The Key Player Seattle’s Go-Ahead TD Was… Leon Washington?
By Keith Myers
I have to admit, I didn’t pick up on this, and wouldn’t have had Charlie Whitehurst not mentioned it. The go-head touchdown pass from Whitehurst to Doug Baldwin the 4th Quarter wouldn’t have happened had it not been for a very smart play from RB Leon Washington.
On the play Osi Umemyiora jumped offsides. It was one of those obvious calls. Offenses call them “free-plays” because they can throw the ball deep and see what happens. Those passes rarely work, and tend to result in an interception more often than a touchdown, but it doesn’t matter. You just accept the penalty, take the 5 free yards and move on. If the ball is caught, as it was in this case, they you simply decline the penalty, take the touchdown, and start celebrating.
The problem is that in cases as obvious as this one, the play usually never happens. If the officials believe that the offsides defensive player has a clean shot at the QB, they’ll blow the play dead. Umenyiora was clearly past Tyler Polumbus. It looked like it would be a classic “unabated to the Quarterback” ruling and the play was going to be blown dead.
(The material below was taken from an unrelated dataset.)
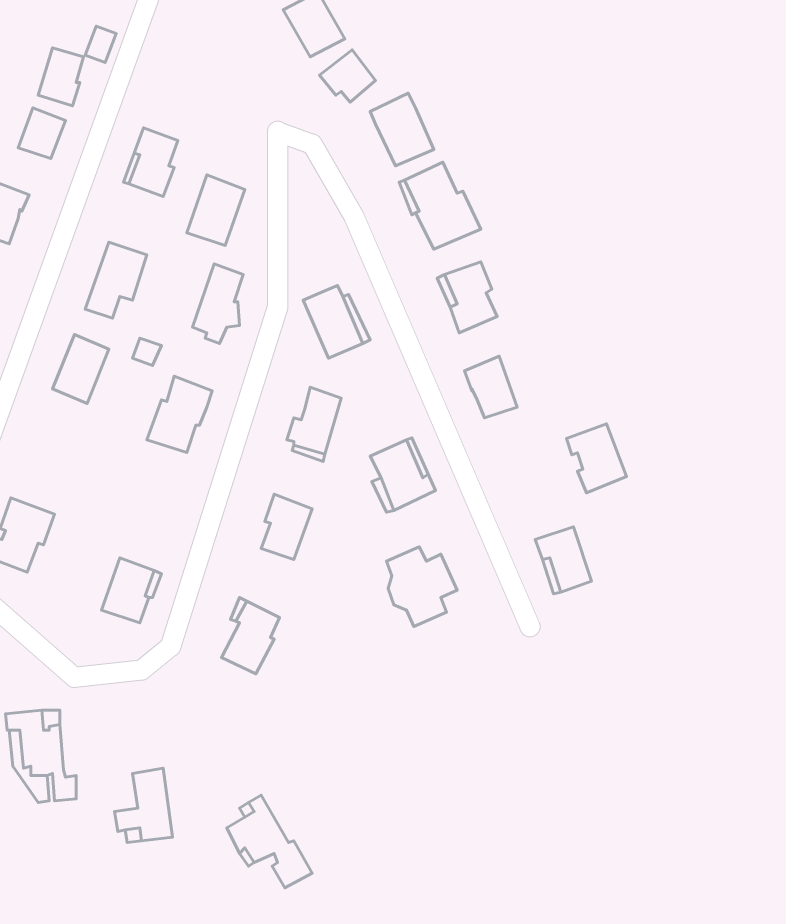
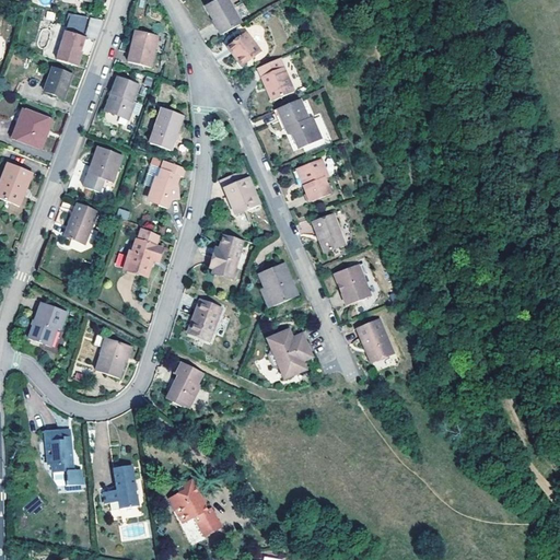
building: none -> [127,31,159,68]
building: [566,424,626,493] -> [335,265,371,306]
I believe that’s what a few of the Giants players stopped playing on the play. They just expected the whistle to come, but it didn’t.
Why not? Why wasn’t the play blown dead?
It was because Leon Washington recognized what was going on and jumped in front of Umenyiora. Washington had a different assignment on the play. He was supposed to be running a route trying to get open and giving Whitehurst another option. But this was going to be a free play, and Washington’s route was a check-down option underneath the defense, and you don’t throw underneath on free plays. So Washington decided to block Umenyiora to help buy time for Baldwin to get to the endzone.
Washington’s split second decision is the only reason the Seahawks got the free play and were able to score the touchdown. While there was still time for a lot of things to happen after that play, you never know, that one choice might have been the only reason the Seahawks were able to win the game.